Learn how to make Vercel, Angular, and Dotenv Vault work together in a simple web app. This tutorial assumes you are already familiar with .env files and know how to sync them.

Initial setup

Instantiate a sample application via the Angular CLI, if you don’t have a ready project yet by entering ng new along with your preferred project settings to get started.

CLI
ng new

You won’t need to make further changes to the codebase to complete this tutorial.

Package installation

Move forward by installing the dotenv-vault-core package with npm.

CLI
npm install dotenv-vault-core --save

Don’t forget to install the @vercel/node runtime, as it offers TypeScript support for the compile and serve functionalities during deployment.

CLI
npm install @vercel/node

Preload dotenv-vault-core

The dotenv-vault-core package allows you to make full use of all Vault capabilities, without the need to commit a single line of code inside your scripts.

Instead, you can preload the package by inserting it within the build and development commands with a simple -r require flag.

This will inject your environment variables before any real rendering is done by Vercel or any other platform.

JSON
// package.json or as Vercel overrides
"scripts": {
  "ng": "ng",
  "start": "node -r ./node_modules/dotenv-vault-core/config ./node_modules/@angular/cli/bin/ng serve",
  "build": "node -r ./node_modules/dotenv-vault-core/config ./node_modules/@angular/cli/bin/ng build",
  "watch": "node -r ./node_modules/dotenv-vault-core/config ./node_modules/@angular/cli/bin/ng build --watch --configuration development",
  "test": "node -r ./node_modules/dotenv-vault-core/config ./node_modules/@angular/cli/bin/ng test"
},

Build the Vault

Make sure you are logged in and in sync with your Vault first then run npx dotenv-vault build from CLI in your project root.

This will build an encrypted .env.vault file that serves as a unique identifier for your project in Dotenv.

Inside it you will find the public keys for every environment you have setup and must be committed to source.

CLI
npx dotenv-vault build

Fetch the keys

With the Vault successfully built, you now can fetch the .env.vault decryption keys for each environment in the Vault project.

Running npx dotenv-vault keys production, for example, will return the production key and so will development and ci respectively.

CLI
npx dotenv-vault keys production
remote:   Listing .env.vault decryption keys... done

dotenv://:key_1234@dotenv.org/vault/.env.vault?environment=production

Set deployment

Now that you have access to the keys for every environment, you will have to reference them as environment variables in your Vercel project’s settings.

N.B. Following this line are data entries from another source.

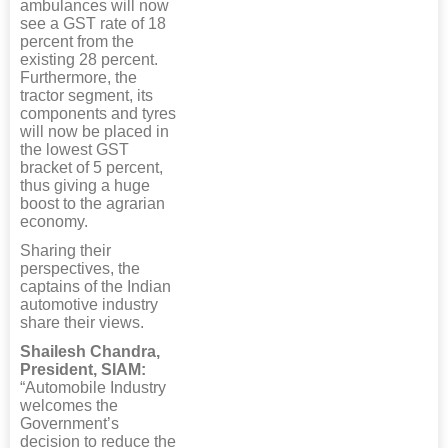
ambulances will now
see a GST rate of 18
percent from the
existing 28 percent.
Furthermore, the
tractor segment, its
components and tyres
will now be placed in
the lowest GST
bracket of 5 percent,
thus giving a huge
boost to the agrarian
economy.
Sharing their
perspectives, the
captains of the Indian
automotive industry
share their views.
Shailesh Chandra,
President, SIAM:
“Automobile Industry
welcomes the
Government’s
decision to reduce the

To do that, navigate to your Project, then the Settings tab to reach the Environment Variable panel.

Set as key DOTENV_KEY and as value the decryption key returned in the previous step dotenv://:key_1234@dotenv.org/vault/.env.vault?environment=production.

Commit and push

That’s it!

Commit those changes safely to code and deploy to Vercel.

When the build runs, it will recognize the DOTENV_KEY, decrypt the .env.vault file, and load the production environment variables to ENV.

If a DOTENV_KEY is not set when developing on local machine, for example, it will fall back to standard Dotenv functionality.

You’ll know things worked correctly when you see 'Loading .env from encrypted .env.vault' in your Vercel logs.